Diagnostic efficacy of selected lncRNAs
The diagnostic efficacy of the above selected five lncRNAs was evaluated as potential biomarkers for pMMR CC diagnosis compared to carcinoembryonic antigen (CEA), a traditional serum tumor biomarker. The specificities of ENST00000521815, ENST00000603052, ENST00000609220, NR_026543, ENST00000545920, and CEA were 0.981, 1, 0.962, 0.932, 0.981, and 0.904, and the sensitivities were 0.931, 0.864, 0.746, 0.846, 0.576, and 0.593, respectively.

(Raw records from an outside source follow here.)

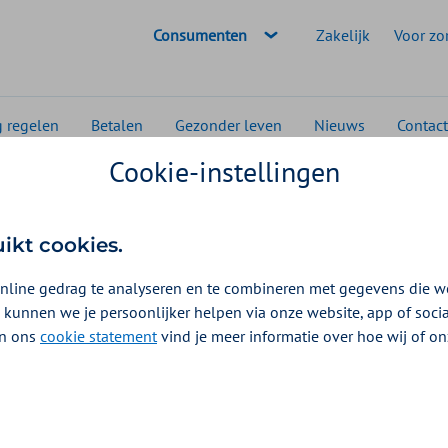
Geselecteerde doelgroep:
Consumenten
Zakelijk
Voor zo
g regelen
Betalen
Gezonder leven
Nieuws
Contact
Cookie-instellingen
FibriCheck: hartslag en hartritme meten met een app
uikt cookies.
nline gedrag te analyseren en te combineren met gegevens die w
 kunnen we je persoonlijker helpen via onze website, app of soc
 In ons
cookie statement
vind je meer informatie over hoe wij of o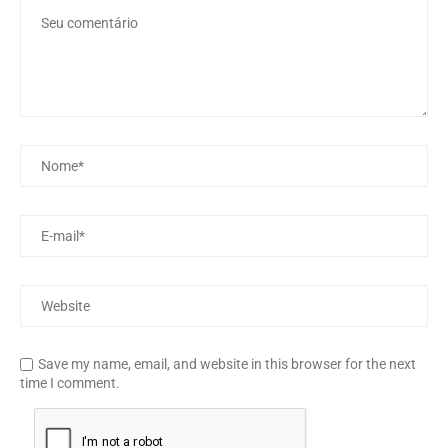
Save my name, email, and website in this browser for the next
time I comment.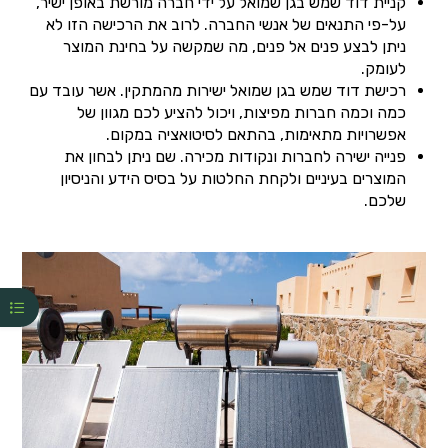
קניית דוד שמש בגן שמואל על ידי חברה מורשת באופן ישיר,
על-פי התנאים של אנשי החברה. לרוב את הרכישה הזו לא
ניתן לבצע פנים אל פנים, מה שמקשה על בחינת המוצר
לעומק.
רכישת דוד שמש בגן שמואל ישירות מהמתקין. אשר עובד עם
כמה וכמה חברות מפיצות, ויכול להציע לכם מגוון של
אפשרויות מתאימות, בהתאם לסיטואציה במקום.
פנייה ישירה לחברות ונקודות מכירה. שם ניתן לבחון את
המוצרים בעיניים ולקחת החלטות על בסיס הידע והניסיון
שלכם.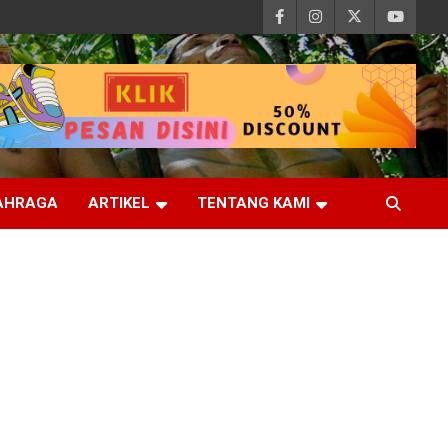
AHRAGA
ARTIKEL
TENTANG KAMI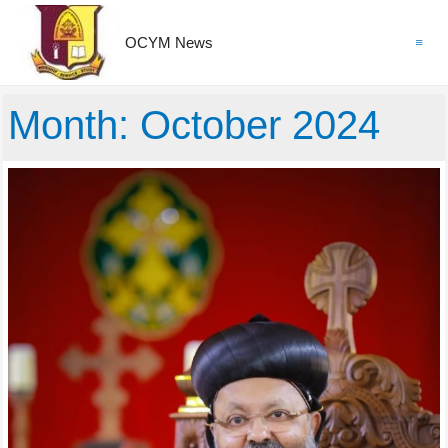
OCYM News
Main
Menu
Month: October 2024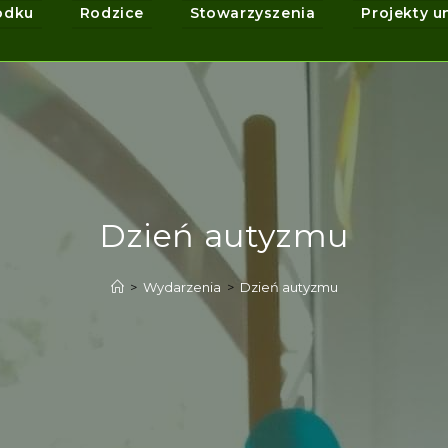
odku
Rodzice
Stowarzyszenia
Projekty u
Dzień autyzmu
>
Wydarzenia
>
Dzień autyzmu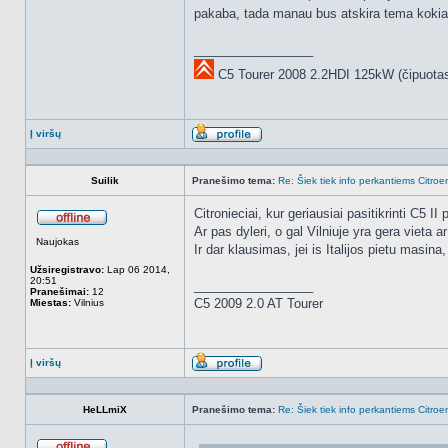
pakaba, tada manau bus atskira tema kokia
_________________
C5 Tourer 2008 2.2HDI 125kW (čipuota
Į viršų
Aprašymas
Suilik
Pranešimo tema:
Re: Šiek tiek info perkantiems Citroe
Citronieciai, kur geriausiai pasitikrinti C5 II
Ar pas dyleri, o gal Vilniuje yra gera vieta
Atsijungęs
Naujokas
Ir dar klausimas, jei is Italijos pietu masi
Užsiregistravo:
Lap 06 2014,
20:51
_________________
Pranešimai:
12
C5 2009 2.0 AT Tourer
Miestas:
Vilnius
Į viršų
Aprašymas
HeLLmiX
Pranešimo tema:
Re: Šiek tiek info perkantiems Citroe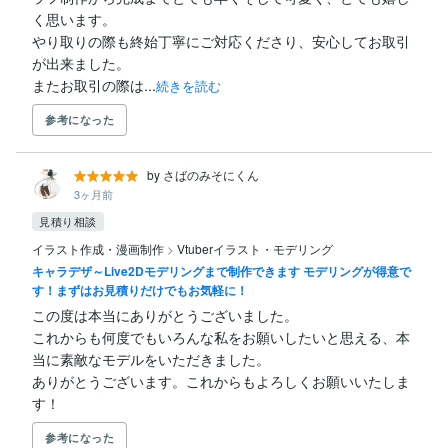
く思います。

やり取りの際も終始丁寧にご対応くださり、安心してお取引
が出来ました。

またお取引の際は...
続きを読む
参考になった
by さばのみそにくん
3ヶ月前
見積り相談
イラスト作成・漫画制作
>
Vtuberイラスト・モデリング
キャラデザ～Live2Dモデリングまで制作できます モデリングが得意で
す！まずはお見積りだけでもお気軽に！
この度は本当にありがとうございました。

これからも何度でもいろんな私をお願いしたいと思える、本
当に素敵なモデルをいただきました。

ありがとうございます。これからもよろしくお願いいたしま
す！
参考になった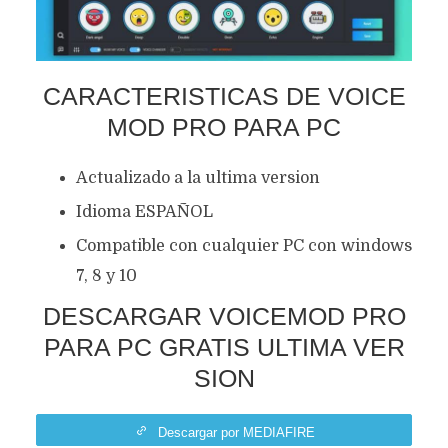
CARACTERISTICAS DE VOICE
MOD PRO PARA PC
Actualizado a la ultima version
Idioma ESPAÑOL
Compatible con cualquier PC con windows
7, 8 y 10
DESCARGAR VOICEMOD PRO
PARA PC GRATIS ULTIMA VER
SION
Descargar por MEDIAFIRE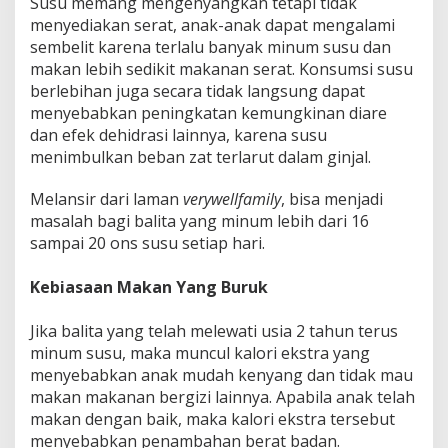
Susu memang mengenyangkan tetapi tidak
menyediakan serat, anak-anak dapat mengalami
sembelit karena terlalu banyak minum susu dan
makan lebih sedikit makanan serat. Konsumsi susu
berlebihan juga secara tidak langsung dapat
menyebabkan peningkatan kemungkinan diare
dan efek dehidrasi lainnya, karena susu
menimbulkan beban zat terlarut dalam ginjal.
Melansir dari laman
verywellfamily
, bisa menjadi
masalah bagi balita yang minum lebih dari 16
sampai 20 ons susu setiap hari.
Kebiasaan Makan Yang Buruk
Jika balita yang telah melewati usia 2 tahun terus
minum susu, maka muncul kalori ekstra yang
menyebabkan anak mudah kenyang dan tidak mau
makan makanan bergizi lainnya. Apabila anak telah
makan dengan baik, maka kalori ekstra tersebut
menyebabkan penambahan berat badan.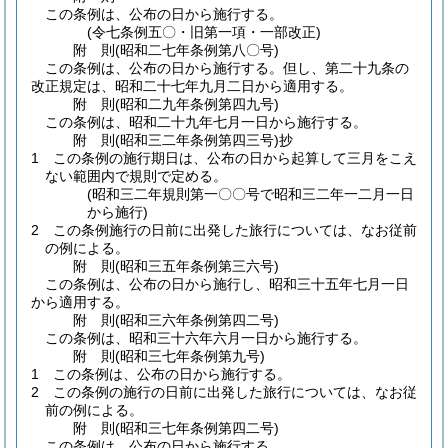
この条例は、公布の日から施行する。
(令七条例五〇・旧第一項・一部改正)
附
則
(昭和二七年
条例第八〇号)
この条例は、公布の日から施行する。
但し、第二十九条の
改正規定は、昭和二十七年九月二日から適用する。
附
則
(昭和二九年
条例第四九号)
この条例は、昭和二十九年七月一日から施行する。
附
則
(昭和三二年
条例第四三号)
抄
1
この条例の施行期日は、公布の日から起算して三月をこえ
ない範囲内で規則で定める。
(昭和三二年規則第一〇〇号で昭和三二年一二月一日
から施行)
2
この条例施行の日前に出発した旅行については、なお従前
の例による。
附
則
(昭和三五年
条例第三六号)
この条例は、公布の日から施行し、昭和三十五年七月一日
から適用する。
附
則
(昭和三六年
条例第四二号)
この条例は、昭和三十六年六月一日から施行する。
附
則
(昭和三七年
条例第九号)
1
この条例は、公布の日から施行する。
2
この条例の施行の日前に出発した旅行については、なお従
前の例による。
附
則
(昭和三七年
条例第四二号)
この条例は、公布の日から施行する。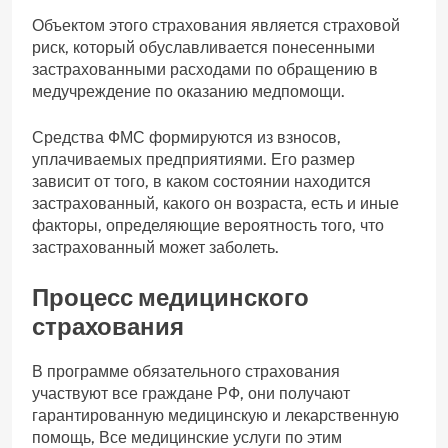
Объектом этого страхования является страховой
риск, который обуславливается понесенными
застрахованными расходами по обращению в
медучреждение по оказанию медпомощи.
Средства ФМС формируются из взносов,
уплачиваемых предприятиями. Его размер
зависит от того, в каком состоянии находится
застрахованный, какого он возраста, есть и иные
факторы, определяющие вероятность того, что
застрахованный может заболеть.
Процесс медицинского
страхования
В программе обязательного страхования
участвуют все граждане РФ, они получают
гарантированную медицинскую и лекарственную
помощь, Все медицинские услуги по этим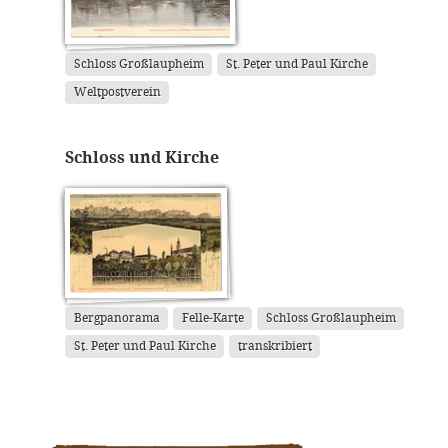
Schloss Großlaupheim
St. Peter und Paul Kirche
Weltpostverein
Schloss und Kirche
Bergpanorama
Felle-Karte
Schloss Großlaupheim
St. Peter und Paul Kirche
transkribiert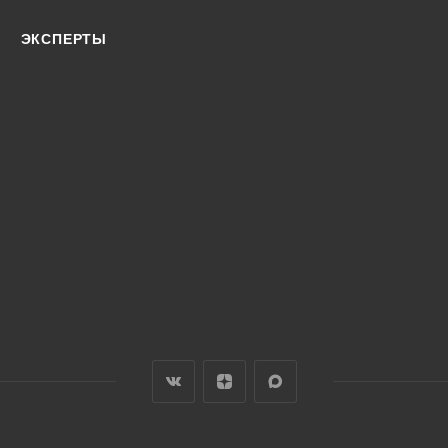
ЭКСПЕРТЫ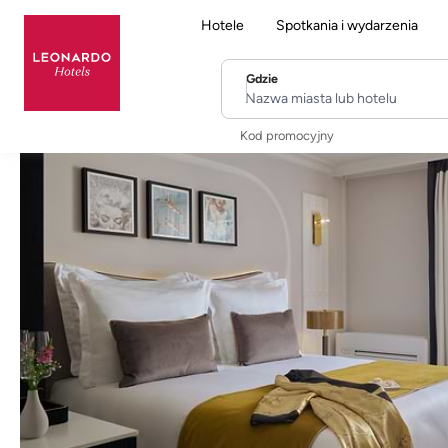
Hotele
Spotkania i wydarzenia
Gdzie
Nazwa miasta lub hotelu
Kod promocyjny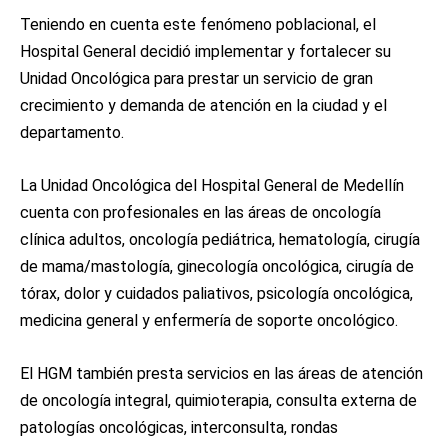
Teniendo en cuenta este fenómeno poblacional, el
Hospital General decidió implementar y fortalecer su
Unidad Oncológica para prestar un servicio de gran
crecimiento y demanda de atención en la ciudad y el
departamento.
La Unidad Oncológica del Hospital General de Medellín
cuenta con profesionales en las áreas de oncología
clínica adultos, oncología pediátrica, hematología, cirugía
de mama/mastología, ginecología oncológica, cirugía de
tórax, dolor y cuidados paliativos, psicología oncológica,
medicina general y enfermería de soporte oncológico.
El HGM también presta servicios en las áreas de atención
de oncología integral, quimioterapia, consulta externa de
patologías oncológicas, interconsulta, rondas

ROC analysis showed significantly higher AUC for lncRNAs ENST00000521815, ENST00000603052, ENST00000609220, and NR_026543 compared with CEA (0.785) (P=0.0001, 0.0002, 0.0028, and 0.0011, respectively) (Fig 7. A-D). No statistically significant difference in the AUC was observed between ENST00000545920 (0.794) and CEA (P=0.8734) (Fig 7. E).